POLL: Are you dealing with a chronic illness?
The news from the U.S. Food and Drug Administration last month was striking: The FDA was approving a drug that seemed to dramatically slow the progress of the most severe form of multiple sclerosis, a crippling disease that often leads to paralysis and mental decline.
"I think this is a very big deal," MS expert Dr. Stephen Hauser, whose committee supervised some of the clinical trials, told The New York Times.
It was news that has been repeated several times in recent years as new drugs have been developed to cure hepatitis C or treat previously deadly forms of cancer.
But drugs that may offer miracle cures come at a steep price. The MS drug costs $65,000 a year, while the one for hepatitis C runs $80,000, and many new cancer drugs come with six-figure price tags.
For terminally ill patients, the news is potentially life-saving.
But insurance companies say surging drug costs are a major reason the cost of health insurance has kept going up in recent years, even as consumers have faced higher co-payments and deductibles.
The debate in Washington has focused on access to health insurance and slowing rising premium costs, but what is getting little attention is why those costs keep going up: the steady rise in the cost of health care.
In 1960, expenditures for health care in the U.S. averaged $147 per person. By 2013, that had risen to $9,255, an average rise of 8.1 percent per year. In comparison, personal income went up by an average of only 5.7 percent per year during that same period.
The share of the U.S. gross domestic product spent on health care rose from 5 percent in 1960 to 17.4 percent in 2013 and will hit almost 20 percent in 2025, according to the U.S. Centers for Medicare and Medicaid Services.
So what is behind the increased costs? Why should the cost of medical care increase faster than the cost of almost everything else? And could we resolve the health care impasse not by cutting care, but by making it cheaper?
Health care experts in the Chattanooga metro area and in Washington don't believe that could happen soon, but they say we could be doing many things to help reduce costs.
But first, why do medical costs keep going up?
Chattanooga-based BlueCross BlueShield of Tennessee insures more people than any other company in the state, so its data offers a view of where health insurance dollars are going.
Two major areas are drugs and chronic care, defined as when a patient requires regular treatment over the course of several years for conditions such as diabetes or high blood pressure.
About 17 percent of the $4 billion BlueCross BlueShield pays out in claims each year to people with employer-sponsored coverage goes for drugs, as does 25 percent of claims under the Affordable Care Act.
One of the biggest categories is for insulin to treat diabetes, where price hikes since 2013 for the three most common types have ranged from 37 percent to 44 percent.
"Prices have been going up without any real explanation," said Dr. Ilana Graetz, a health policy expert at the University of Tennessee Health Sciences Center in Memphis. "Manufacturing costs are not going up."

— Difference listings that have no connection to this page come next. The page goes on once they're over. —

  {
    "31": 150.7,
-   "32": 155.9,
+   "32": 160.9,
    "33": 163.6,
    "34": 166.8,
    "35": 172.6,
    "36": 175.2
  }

But that doesn't include the cost of specialty drugs such as the ones used for multiple sclerosis or cancer or hepatitis C. Total spending nationally on those specialty drugs has increased from $87 billion in 2012 to $192 billion last year and is estimated to hit $402 billion by 2020, according to BlueCross BlueShield.
With chronic care, the problem is not huge individual costs, but large numbers of people suffering from relatively low-cost problems.

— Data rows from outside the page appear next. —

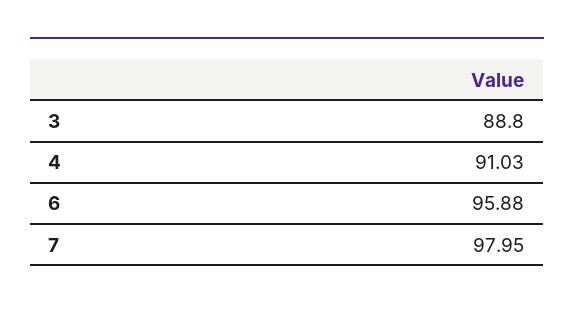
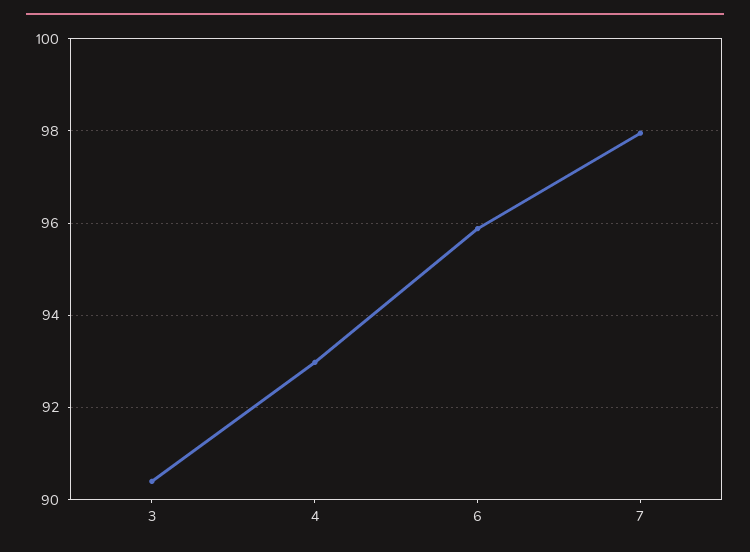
  {
-   "3": 88.8,
+   "3": 90.4,
-   "4": 91.03,
+   "4": 93,
    "6": 95.88,
    "7": 97.95
  }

BlueCross' top five categories for spending per patient per year are congestive heart failure ($3,500-$4,000 annually), coronary artery disease ($2,700-$3,600), diabetes ($1,600-$2,200), asthma ($600-$650) and chronic obstructive pulmonary disease ($200-$300). Those costs may seem low, but they add up because so many Tennesseans are being treated for those conditions.
"What's being paid for services in Tennessee is pretty reasonable compared to the rest of the country, but our utilization is high here," said Stephen Johnson, Erlanger's vice president for government and payer relations.
"One of the keys to getting costs under control in Tennessee is trying to look for initiatives that keep people healthier, helping keep people out of the hospital in the first place," he said.
"The diseases costing the most are lifestyle diseases that are preventable," said UT's Graetz. "We don't invest a lot of money in those areas."
Yet another way of looking at the data is to focus on the most expensive procedures, the ones that cost more than $50,000. For employer insurance plans, some 37 percent of the money paid in claims is for those treatments, while the figure jumps to 47 percent for Affordable Care Act claims.
"There are a lot less people who have these things happen, but when they do happen, they have high costs," said Sherri Zink, senior vice president and chief data officer for BlueCross.
"Transplants are one of the highest costs we see," she said.
Transplant surgery costs run from $130,000 to $400,000 per operation, depending on the type of transplant, whether there are complications and the degree of followup treatment.
Strokes cost between $90,000 and $300,000, depending on their severity. Cancer is also big, costing between $85,000 and $225,000, depending on the type of cancer and whether surgery is required.
Knee and hip replacements are less expensive, but are becoming much more common, doubling between 2000 and 2010 as more seniors try to maintain active lifestyles.